Purpose: : We have reported earlier that ARPE–19 cells, a cell line derived from human retinal pigment epithelial (RPE) cells, were differentiated into neuronal phenotype by treatment with the synthetic retinoid fenretinide (4HPR). The purpose of this study was to investigate the role of proteins involved in cell signal transduction, cell cycle check point, and cell differentiation in the neuronal differentiation of ARPE–19 cells by fenretinide.

Methods: : ARPE–19 cells in culture were treated with 1.0 µM fenretinide. Cells were analyzed by immunocytochemistry and western blotting using antibodies against pax–6, neuronal specific enolase (NSE), map–II, tubulin ß–III, 14–3–3 and bag–1 proteins.

Results: : We found that pax–6 and NSE were both expressed in the control ARPE–19 cells. Fenretinide induced neuronal differentiation of ARPE–19 cells led to a decrease in pax–6 protein expression and an increase in tubulin ß–III and map–II protein expression after 5 days of fenretinide treatment. There was an increase in nuclear expression and a decrease in cytosol expression of 14–3–3, and an increase in nuclear expression of bag–1 after treatment.

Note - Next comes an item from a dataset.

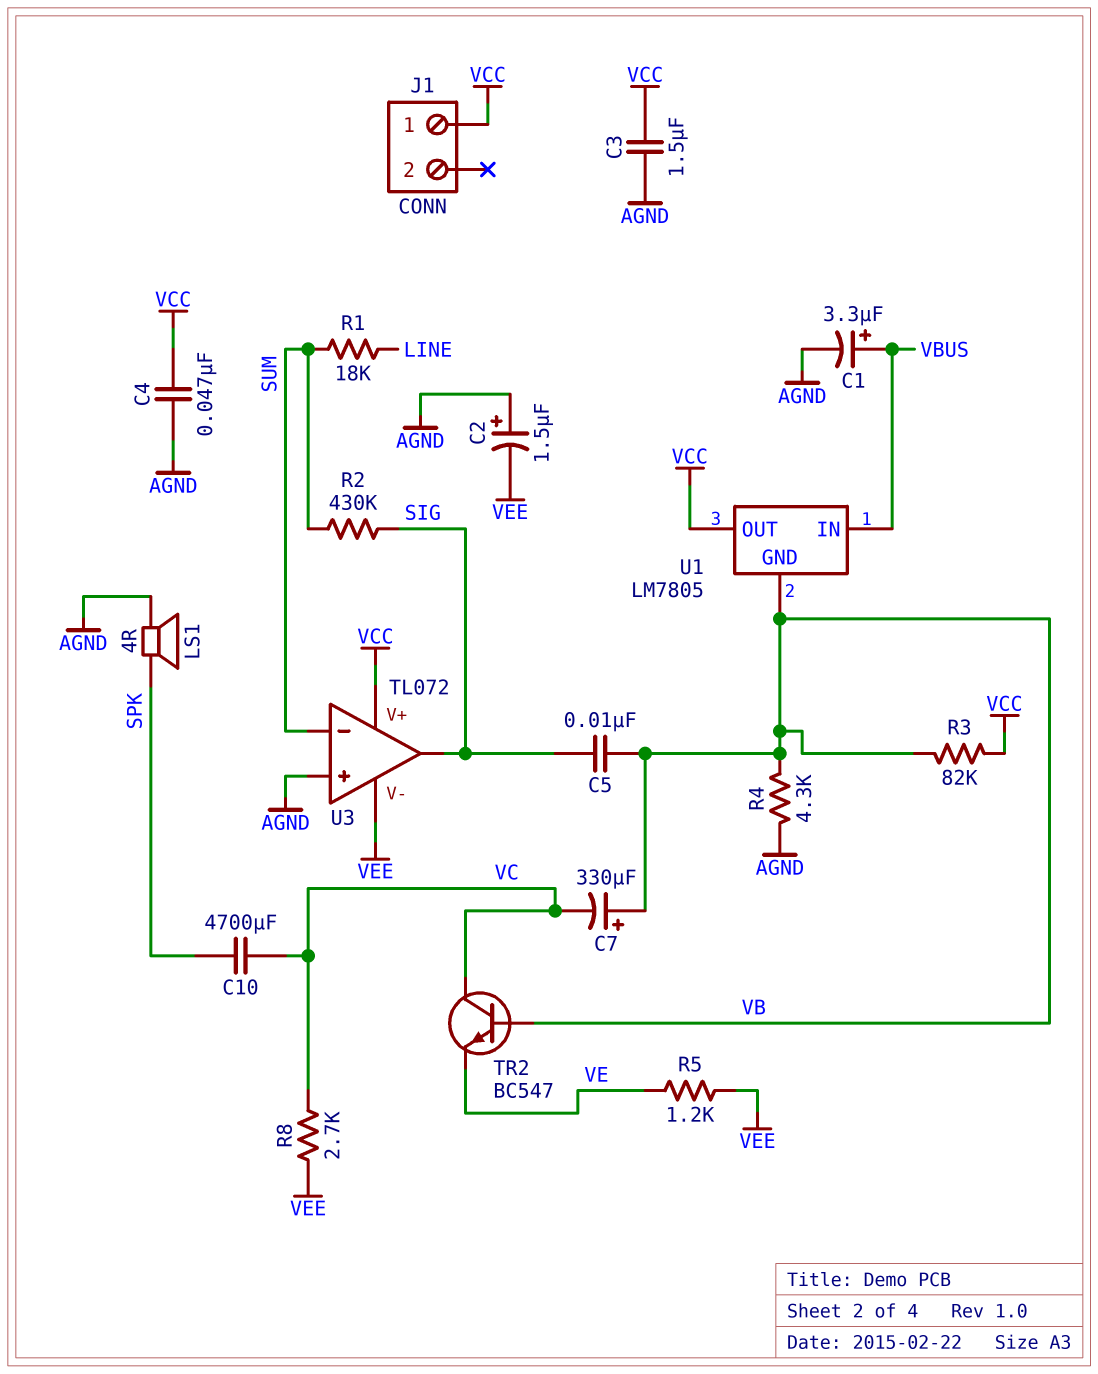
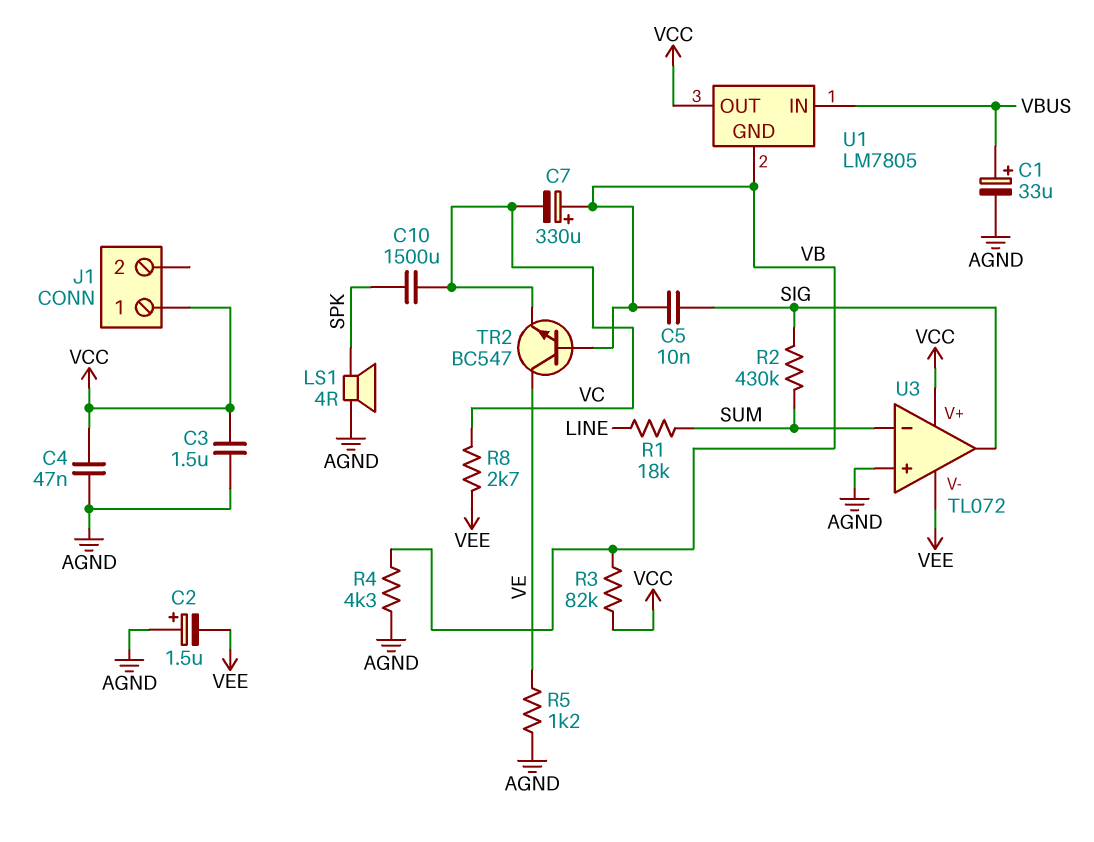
C1: 3.3uF (plus VBUS, minus AGND) -> 33uF (plus VBUS, minus AGND)
C10: 4700uF (SPK, VC) -> 1500uF (SPK, VC)
R5: 1.2k (VE, VEE) -> 1.2k (AGND, VE)
TR2: NPN BC547 (B VB, C VC, E VE) -> NPN BC547 (B VB, C VE, E VC)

Conclusions: : The fenretinide induced neuronal differentiation of ARPE–19 cells is associated with an increase in expression of the neuronal specific proteins tubulin ß–III and map–II, and a decrease in expression of the progenitor cell marker pax–6. Neuronal differentiation of ARPE–19 cells is also associated with nuclear translocation of 14–3–3, a protein involved in signal transduction, cell cycle check point and cell growth, and an increase in expression of bag–1, a protein involved in neuronal cell survival and axon elongation. These results suggest that ARPE–19 cells could be a progenitor cell line that can be differentiated into neuronal cells when treated with factors such as fenretinide.